How to Run AI Locally on Windows β€” Complete Setup Guide (2026)


Running AI locally on Windows works well in 2026, but the setup has more friction than macOS or Linux. Driver issues, antivirus interference, PATH problems, and the WSL-vs-native decision all trip people up. This guide covers the three main paths and helps you pick the right one.

Which path should you pick?

  • Ollama native β€” Easiest. One installer, runs as a Windows service, no WSL needed. Best for most people. See our Ollama complete guide for deeper coverage.
  • LM Studio β€” Best GUI experience. Download, install, click. Auto-detects your GPU. Full details in our LM Studio guide.
  • WSL2 + Linux tools β€” Most flexible. Required if you need vLLM, text-generation-inference, or other Linux-only tooling. More setup, but gives you a full Linux environment.

If you just want to chat with a model or use it with a coding tool, start with Ollama. If you want a visual interface for comparing models, go LM Studio. If you’re building production inference pipelines, go WSL2.

Check your hardware

Before installing anything, figure out what GPU you have and how much VRAM is available. Open PowerShell:

# Check GPU name and VRAM
Get-CimInstance Win32_VideoController | Select-Object Name, AdapterRAM

For NVIDIA GPUs, install nvidia-smi (comes with the driver) and run:

nvidia-smi

This shows your GPU model, driver version, CUDA version, and current VRAM usage. You need this info to pick the right model size β€” check our VRAM requirements guide and best GPU for local AI guide.

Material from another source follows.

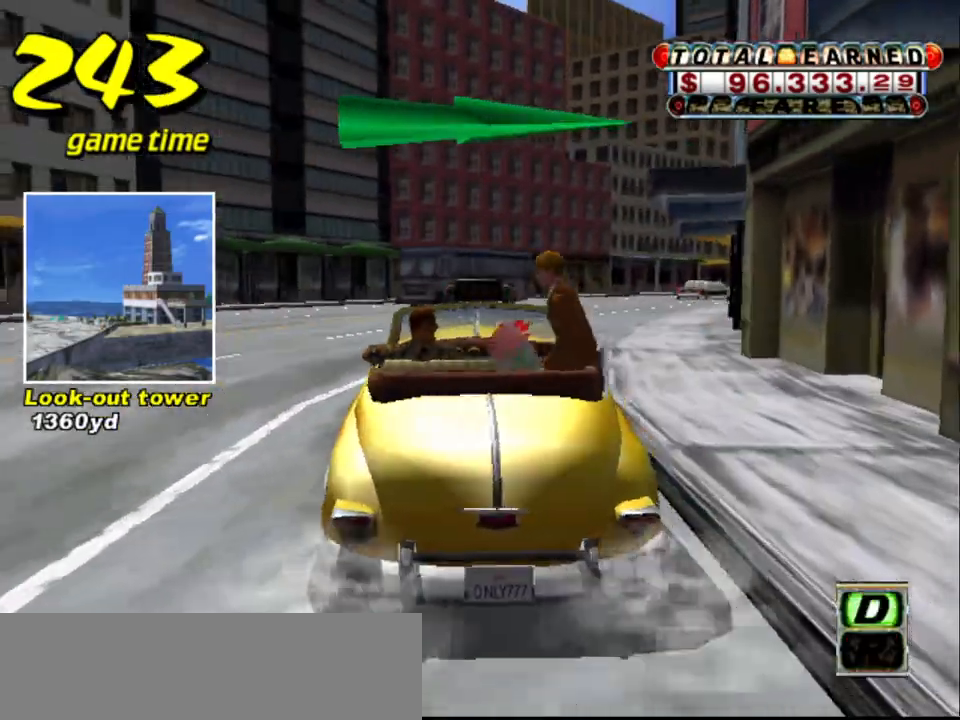
{"keys": ["right", "up"], "events": [[333, "right", "down"]]}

Quick reference: 8 GB VRAM runs 7B–8B models comfortably. 16 GB handles 13B–14B. 24 GB opens up 30B+ models with quantization.

Ollama has a native Windows installer since late 2024. No WSL required.

Install

  1. Download the installer from ollama.com
  2. Run the .exe β€” it installs Ollama and registers it as a Windows service
  3. Open a new PowerShell window (important β€” PATH won’t update in existing terminals)

Verify

ollama --version

If this returns β€œnot recognized,” close all terminals and open a fresh one. The installer adds Ollama to your PATH, but existing sessions don’t pick it up.

Pull and run a model

ollama pull llama3.2
ollama run llama3.2

That’s it. Ollama auto-detects your GPU and offloads layers to VRAM. To confirm GPU is being used:

ollama ps

The PROCESSOR column shows gpu if acceleration is active. If it shows cpu, see our GPU not detected fix.

Ollama runs as a service

On Windows, Ollama runs in the background as a service. The API is available at http://localhost:11434 by default. You can manage it from the system tray icon.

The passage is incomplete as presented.